Coauthor Michael Woolcock, World Bank
Development is a process whereby countries find and fit solutions that work to solve problems in their contexts. The development community often ignores this, however, promoting best practice solutions with no process of identifying problems (to see if the solutions are even wanted) or finding and fitting new practices (to ensure that the solutions are practically possible and politically feasible).
This is what Harvard Kennedy School’s Matt Andrews and Lant Pritchett and Michael Woolcock of the World Bank argue in their paper “Looking Like a State: Technique of Persistent Failure in State Capability for Implementation.”
They assert that many developing countries are trying to emulate solutions that came into being only recently in developed countries. These attempts ignore the fact that all those solutions came about through a process in the developed countries.
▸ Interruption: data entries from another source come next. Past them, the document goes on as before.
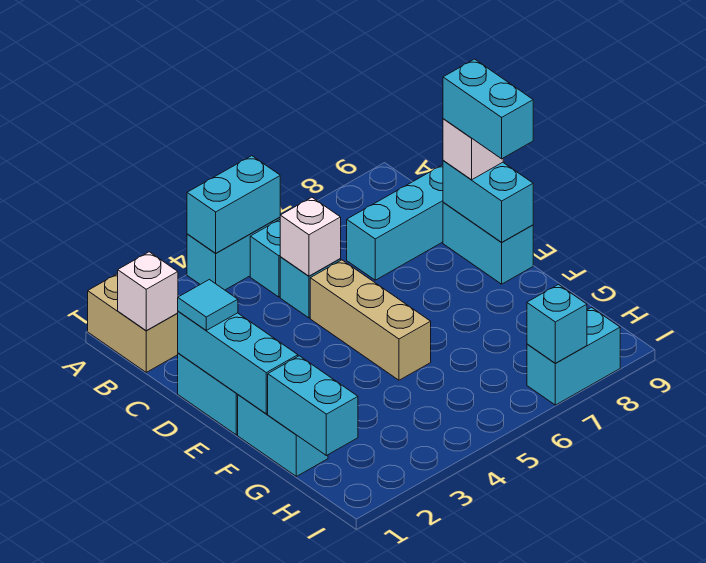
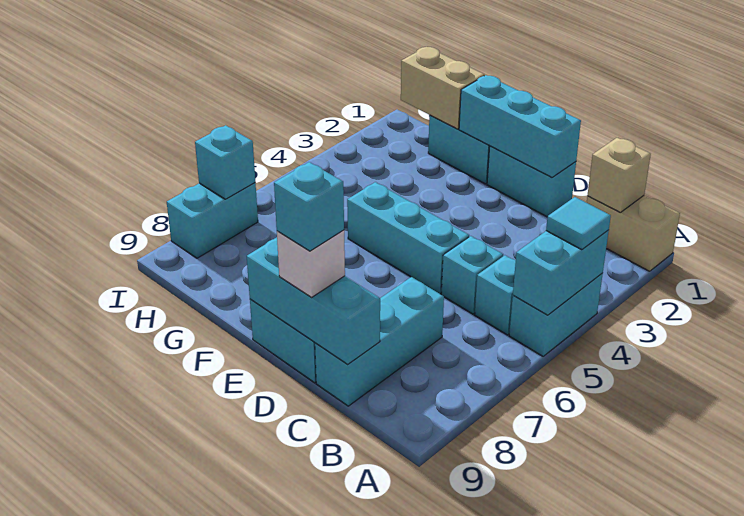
white 1x1 brick [118,252,178,331] -> tan 1x1 brick [587,138,651,213]
white 1x1 brick [280,197,341,276] -> none
cyan 1x1 tile [178,280,238,330] -> cyan 1x1 tile moved to [546,197,611,250]
tan 1x3 brick [310,260,431,380] -> cyan 1x3 brick [347,182,469,294]
cyan 1x2 brick [443,161,533,242] -> cyan 1x3 brick [247,237,380,365]
cyan 1x2 brick [443,59,533,159] -> cyan 1x1 brick [274,162,344,251]
cyan 1x2 brick [268,356,358,455] -> tan 1x2 brick [401,47,484,129]

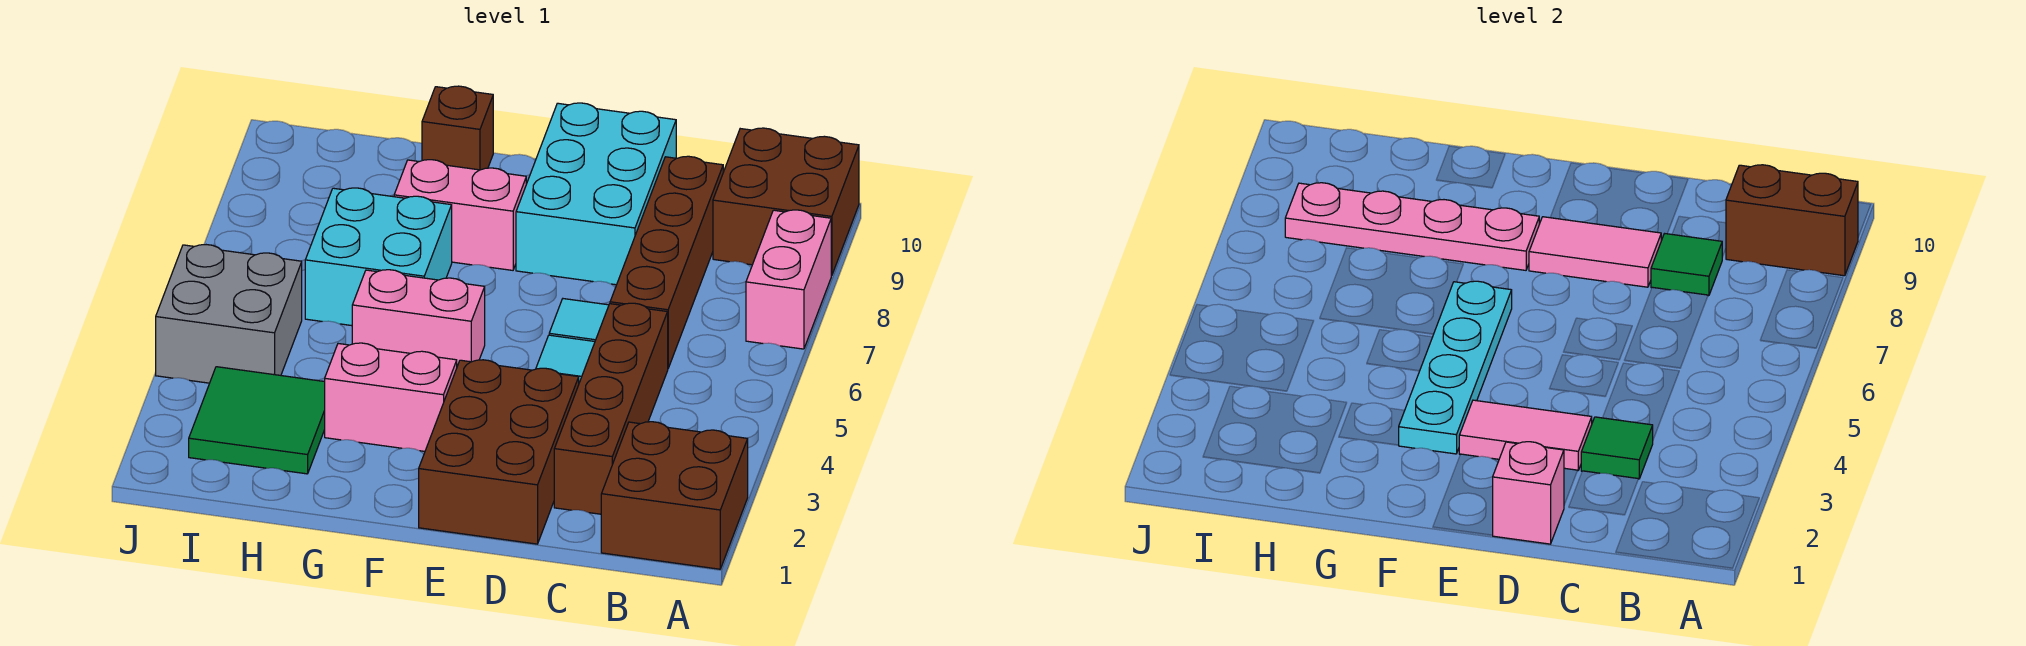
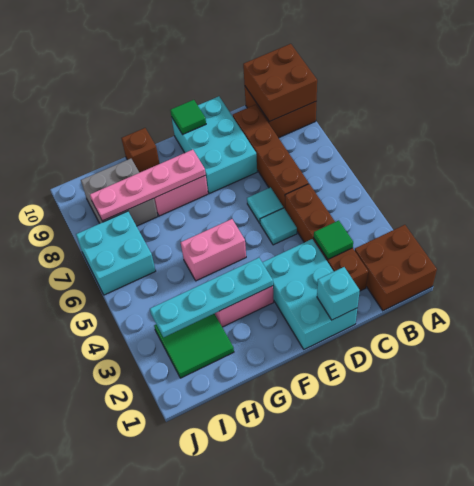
pink 1x2 brick [746,210,831,349] -> none
brown 1x2 brick [1726,165,1858,276] -> brown 2x2 brick [243,44,317,122]
green 1x1 tile [1651,234,1722,296] -> green 1x1 tile moved to [170,100,206,135]
brown 2x3 brick [419,360,579,544] -> cyan 2x3 brick [262,239,357,349]
pink 1x1 brick [1493,442,1564,544] -> cyan 1x1 brick [317,267,360,320]
pink 1x2 tile [1459,400,1592,471] -> none
pink 1x2 tile [1529,217,1661,287] -> none
cyan 1x4 plate [1399,281,1512,454] -> cyan 1x4 plate turned to [150,258,273,337]
cyan 2x2 brick [305,188,452,326] -> cyan 2x2 brick moved to [76,211,156,295]
grey 2x2 brick [156,245,302,383] -> grey 2x2 brick moved to [81,159,158,226]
Best-practice solutions can work in tackling problems that have a universal technical solution, for instance, but they fail for complex problems in which politics is involved, capacity constraints are severe, and even the nature of the problem is unclear. For these problems there is a genuine need to constantly reinvent the wheel (or at least to fit the wheel in a dramatically different way).
The development process does not promote such reinvention, however, partly because of what is called isomorphic mimicry: the tendency many organizations have to adopt best practices in order to appear legitimate, even if the practices do not offer better functionality. Often they are beyond the capability of developing countries, with the result that they exist in form but not in function. This is a successful strategy for persistent failure.
“What we want to say to the international organizations is, ‘you can’t bypass the process,’” says Andrews. “Developed countries became developed through a process, and it’s naive to think that you can just forget about that process and just introduce solutions for other places. That doesn’t work. And so what you have is a lot of very good ideas being tried over and over again that may well be the right solutions, but without the process through which they actually emerge within the context as something that functions properly given the local conditions.”
The authors propose a new approach to development that emphasizes the process rather than the solution. Called Problem Driven Iterative Adaptation (pdia), this approach starts with a rigorous focus on locally felt problems, calls for step-by-step experimentation to find and fit solutions, emphasizes immediate feedback and learning from the process, and notes the need to work with groups rather than individual agents, who cannot ensure the diffusion of development solutions. The authors argue that this is how many functional development solutions actually emerge, and they aim to prove it in research currently under way through the Center for International Development’s Building State Capability program.